While the People of Praise declined to speculate about who might have been responsible for the hack, a source with knowledge of the situation told CNA that some "community members were contacted by national media outlets within 36 hours of the [database] incursion," which the source called an "alarming coincidence."

Connolly told CNA that "steps were immediately taken to address the incident, including notifying appropriate federal law enforcement and our members."

"We take the security and privacy of all members of our community seriously," he emphasized.

People of Praise was founded in 1971 as part of the era's "great emergence of lay ministries and lay movements in the Catholic Church," Bishop Peter Smith, who belongs to an affiliated association of Catholic priests, told CNA in 2018.

The group began with 29 members who formed a "covenant"- an agreement, not an oath, to follow common principles, to give five percent of annual income to the group, and to meet regularly for spiritual, social, and service projects.

Covenant communities- Protestant and Catholic- emerged across the country in the 1970s, as a part of the Charismatic Renewal movement in American Christianity.

While most People of Praise members are Catholic, the group is officially ecumenical; people from a variety of Christian denominations can join.

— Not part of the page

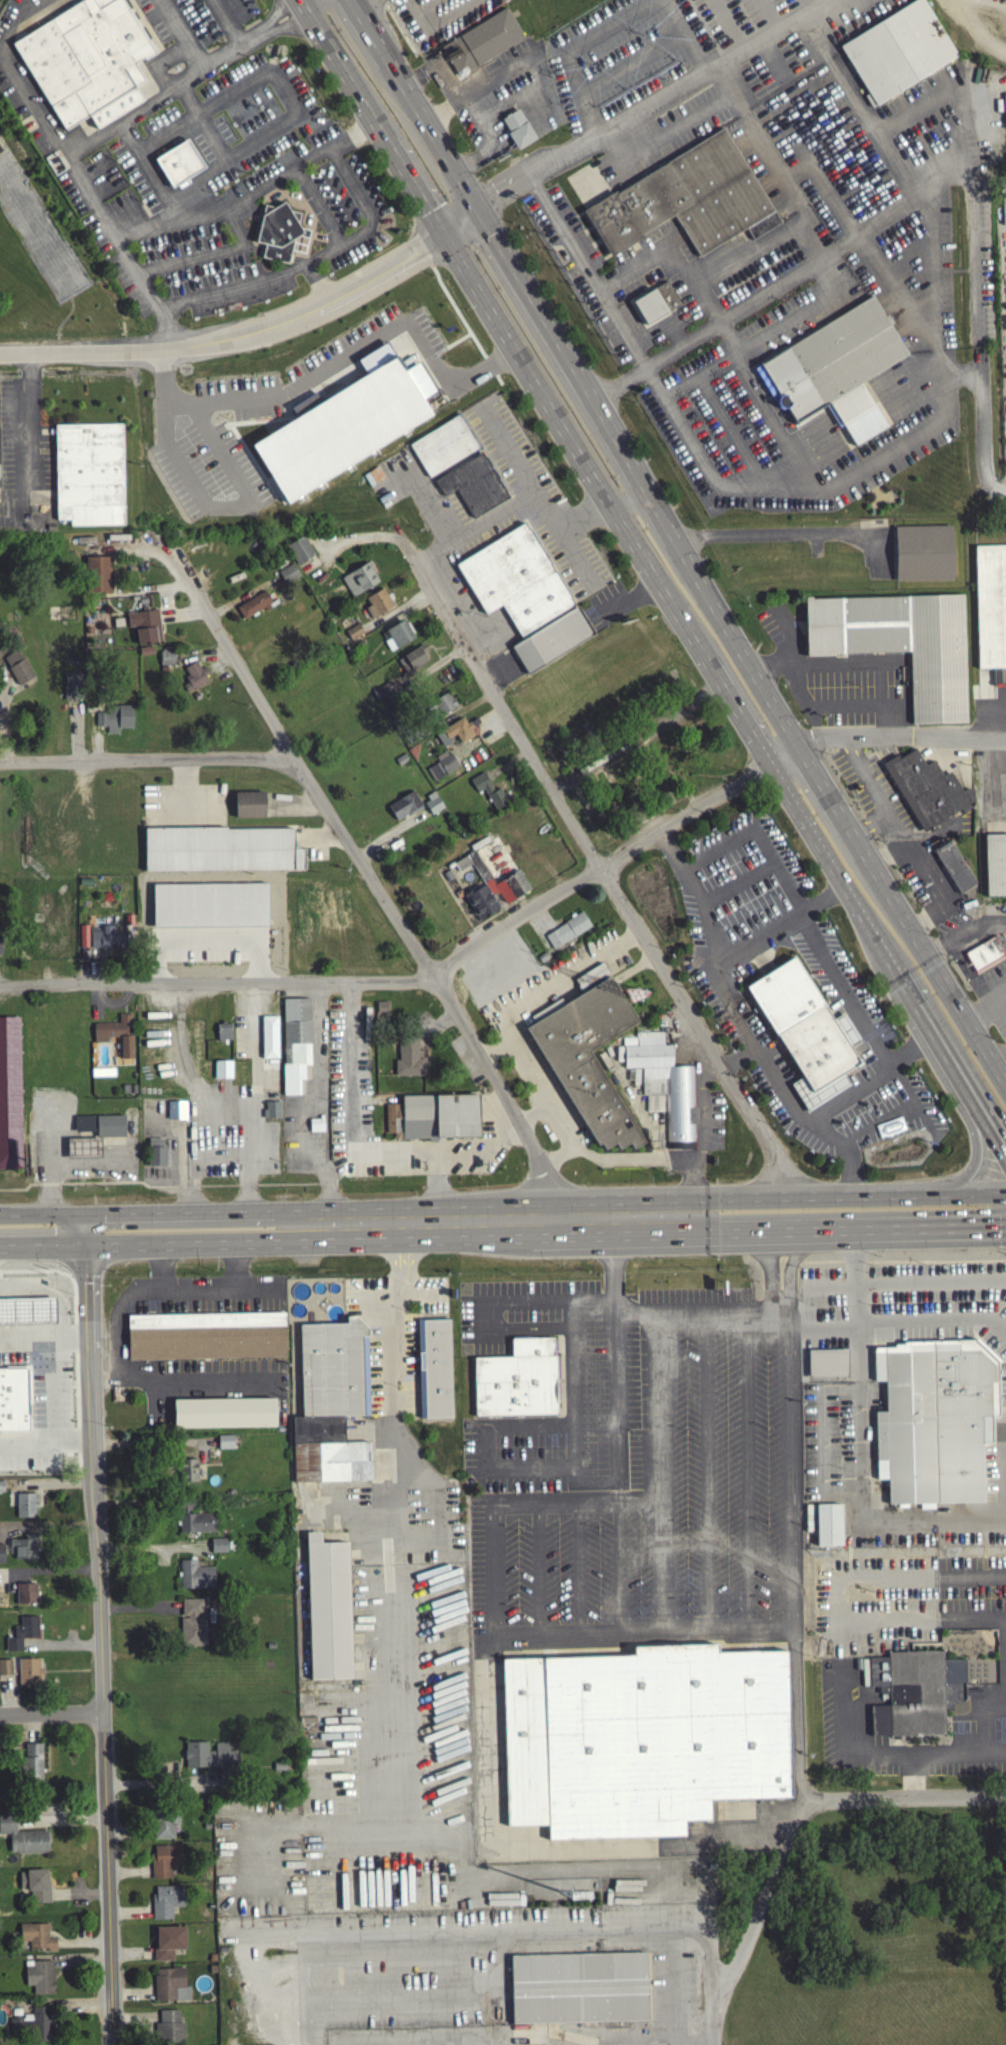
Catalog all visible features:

Members of the group are free to attend the church of their choosing, including different Catholic parishes, Smith explained.

"We're a lay movement in the Church," Smith told CNA. "There are plenty of these. We continue to try and live out life and our calling as Catholics, as baptized Christians, in this particular way, as other people do in other callings or ways that God may lead them into the Church."

Barrett's Senate confirmation hearing and a Senate vote on her nomination to the Supreme Court are expected to take place at the end of October, shortly before the Nov. 3 presidential election.

Correction: The People of Praise originally told CNA the date of the hack was Sept. 23. A spokesman contacted CNA after the publication of this story to say he had spoken in error, and the date of the hack was Sept. 21. CNA has amended this report to reflect that date.